To do: From the data below, set down exactly the lines between the one holding "A sample mock-up" and the one holding "[site]: http://www.cumulativeparadigms.org/html/monitor.html", inclusive, and no others.

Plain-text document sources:
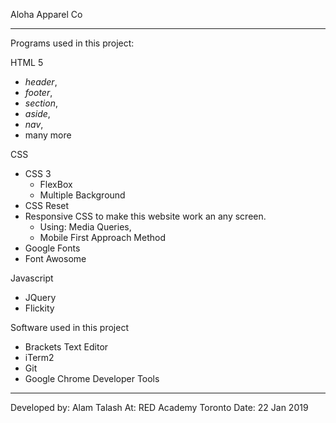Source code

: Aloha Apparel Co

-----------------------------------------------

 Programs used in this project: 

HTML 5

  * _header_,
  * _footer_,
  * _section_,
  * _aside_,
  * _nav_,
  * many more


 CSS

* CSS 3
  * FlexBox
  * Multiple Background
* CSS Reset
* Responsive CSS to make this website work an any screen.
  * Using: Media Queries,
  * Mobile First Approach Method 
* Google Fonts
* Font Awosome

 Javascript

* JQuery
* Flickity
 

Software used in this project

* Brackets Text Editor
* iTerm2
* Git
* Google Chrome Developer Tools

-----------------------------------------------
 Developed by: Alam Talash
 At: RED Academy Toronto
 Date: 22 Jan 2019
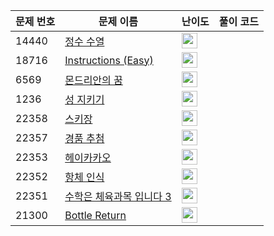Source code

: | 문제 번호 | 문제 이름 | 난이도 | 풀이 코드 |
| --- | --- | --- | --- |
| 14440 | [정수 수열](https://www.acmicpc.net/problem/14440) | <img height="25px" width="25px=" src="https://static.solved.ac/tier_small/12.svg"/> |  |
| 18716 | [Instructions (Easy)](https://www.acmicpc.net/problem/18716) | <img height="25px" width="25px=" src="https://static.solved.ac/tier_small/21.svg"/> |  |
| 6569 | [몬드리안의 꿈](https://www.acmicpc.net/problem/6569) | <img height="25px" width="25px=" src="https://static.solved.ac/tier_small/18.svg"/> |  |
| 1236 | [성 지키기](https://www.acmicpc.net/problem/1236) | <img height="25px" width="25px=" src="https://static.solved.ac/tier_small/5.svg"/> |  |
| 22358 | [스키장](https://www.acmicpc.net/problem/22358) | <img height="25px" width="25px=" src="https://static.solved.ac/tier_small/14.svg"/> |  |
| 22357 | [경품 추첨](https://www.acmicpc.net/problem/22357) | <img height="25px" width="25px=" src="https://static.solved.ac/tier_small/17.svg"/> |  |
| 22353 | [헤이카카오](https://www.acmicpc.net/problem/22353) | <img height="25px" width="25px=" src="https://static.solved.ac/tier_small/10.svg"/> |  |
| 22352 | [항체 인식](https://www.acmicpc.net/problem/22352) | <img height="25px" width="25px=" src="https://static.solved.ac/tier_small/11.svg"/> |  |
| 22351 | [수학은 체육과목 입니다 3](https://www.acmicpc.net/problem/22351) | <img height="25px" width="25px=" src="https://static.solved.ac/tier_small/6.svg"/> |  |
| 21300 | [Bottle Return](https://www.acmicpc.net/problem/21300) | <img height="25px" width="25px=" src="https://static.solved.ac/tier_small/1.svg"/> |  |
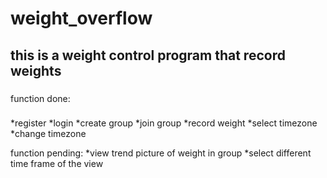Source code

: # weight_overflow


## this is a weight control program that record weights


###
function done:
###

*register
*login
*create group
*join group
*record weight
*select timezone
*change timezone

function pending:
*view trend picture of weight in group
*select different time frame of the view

==

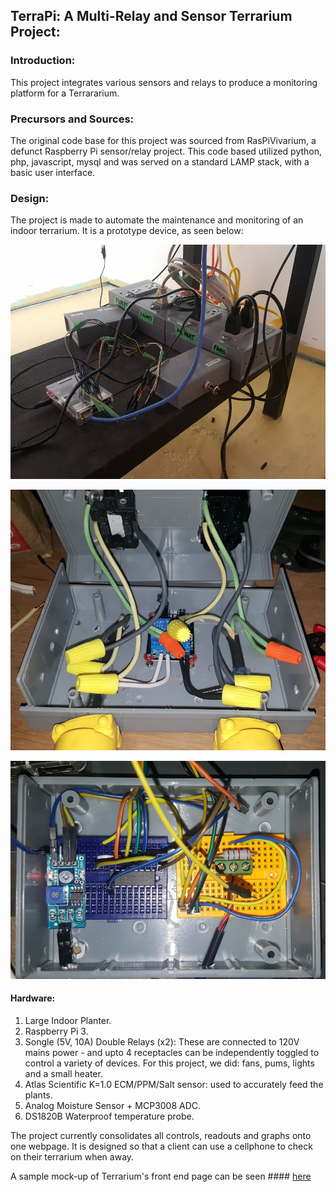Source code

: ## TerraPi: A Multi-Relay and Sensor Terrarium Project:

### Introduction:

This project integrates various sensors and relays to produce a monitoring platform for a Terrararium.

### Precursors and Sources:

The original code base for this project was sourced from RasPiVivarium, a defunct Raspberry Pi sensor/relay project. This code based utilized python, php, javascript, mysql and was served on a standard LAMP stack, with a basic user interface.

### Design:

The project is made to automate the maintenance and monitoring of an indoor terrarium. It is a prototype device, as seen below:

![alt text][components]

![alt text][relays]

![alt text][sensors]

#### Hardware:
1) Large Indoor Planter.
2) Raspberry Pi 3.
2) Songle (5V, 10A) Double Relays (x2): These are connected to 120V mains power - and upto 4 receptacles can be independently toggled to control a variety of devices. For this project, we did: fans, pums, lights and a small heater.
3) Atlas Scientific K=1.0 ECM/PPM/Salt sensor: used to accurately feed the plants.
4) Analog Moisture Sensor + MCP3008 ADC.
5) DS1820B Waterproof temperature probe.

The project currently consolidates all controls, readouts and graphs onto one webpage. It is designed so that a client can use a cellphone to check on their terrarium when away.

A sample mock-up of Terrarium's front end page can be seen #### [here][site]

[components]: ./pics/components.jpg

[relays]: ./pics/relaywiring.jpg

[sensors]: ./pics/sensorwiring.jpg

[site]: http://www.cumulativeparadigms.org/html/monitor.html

Exercise response:
A sample mock-up of Terrarium's front end page can be seen #### [here][site]

[components]: ./pics/components.jpg

[relays]: ./pics/relaywiring.jpg

[sensors]: ./pics/sensorwiring.jpg

[site]: http://www.cumulativeparadigms.org/html/monitor.html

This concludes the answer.